1. J Bone Joint Surg Am. 2016 Sep 21;98(18):1578-85. doi: 10.2106/JBJS.15.00620.

The Effects of Acupuncture on Chronic Knee Pain Due to Osteoarthritis: A
Meta-Analysis.

Lin X(1), Huang K(1), Zhu G(2), Huang Z(1), Qin A(3), Fan S(4).

Author information: 
(1)Department of Orthopaedic Surgery, Sir Run Run Shaw Hospital, Medical College 
of Zhejiang University, Hangzhou, People's Republic of China.
(2)Department of Orthopaedic Surgery, First Affiliated Hospital of Wenzhou
Medical University, Wenzhou, People's Republic of China.
(3)Department of Orthopaedics, Shanghai Key Laboratory of Orthopaedic Implants,
Shanghai Ninth People's Hospital, Shanghai Jiaotong University School of
Medicine, Shanghai, People's Republic of China.
(4)Department of Orthopaedic Surgery, Sir Run Run Shaw Hospital, Medical College 
of Zhejiang University, Hangzhou, People's Republic of China shunwu_fan@126.com.

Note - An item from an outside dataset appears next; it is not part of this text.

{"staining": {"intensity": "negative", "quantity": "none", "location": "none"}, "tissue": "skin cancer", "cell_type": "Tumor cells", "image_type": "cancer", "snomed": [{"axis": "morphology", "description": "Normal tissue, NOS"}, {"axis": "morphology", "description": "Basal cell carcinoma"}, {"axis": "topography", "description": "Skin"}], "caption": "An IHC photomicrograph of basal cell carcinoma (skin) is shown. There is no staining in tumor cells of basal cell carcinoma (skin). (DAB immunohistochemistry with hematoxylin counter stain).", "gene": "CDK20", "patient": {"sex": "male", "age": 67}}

BACKGROUND: Acupuncture reportedly relieves chronic knee pain and improves
physical function in patients diagnosed with osteoarthritis, but the duration of 
these effects is controversial. The aim of this study was to evaluate the
temporal effects of acupuncture on chronic knee pain due to knee osteoarthritis
by means of a meta-analysis.
METHODS: The PubMed, Embase, and Cochrane Central Register of Controlled Trials
databases were searched for studies published through March 2015. Ten randomized 
controlled trials of acupuncture compared with sham acupuncture, usual care, or
no intervention for chronic knee pain in patients with clinically diagnosed or
radiographically confirmed knee osteoarthritis were included. All of the studies 
were available in English. Weighted mean differences (WMDs), 95% confidence
intervals (CIs), publication bias, and heterogeneity were calculated.
RESULTS: The acupuncture groups showed superior pain improvement (p < 0.001; WMD 
= -1.24 [95% CI, -1.92 to -0.56]; I(2) > 50%) and physical function (p < 0.001;
WMD = 4.61 [95% CI, 2.24 to 6.97]; I(2) > 50%) in the short term (up to 13
weeks). The acupuncture groups showed superior physical function (p = 0.016; WMD 
= 2.73 [95% CI, 0.51 to 4.94]; I(2) > 50%) but not superior pain improvement (p =
0.199; WMD = -0.55 [95% CI, -1.39 to 0.29]; I(2) > 50%) in the long term (up to
26 weeks). Subgroup analysis revealed that the acupuncture groups tended to have 
better outcomes compared with the controls. Significant publication bias was not 
detected (p > 0.05), but the heterogeneity of the studies was substantial.
CONCLUSIONS: This meta-analysis demonstrates that acupuncture can improve short
and long-term physical function, but it appears to provide only short-term pain
relief in patients with chronic knee pain due to osteoarthritis.
LEVEL OF EVIDENCE: Therapeutic Level I. See Instructions for Authors for a
complete description of levels of evidence.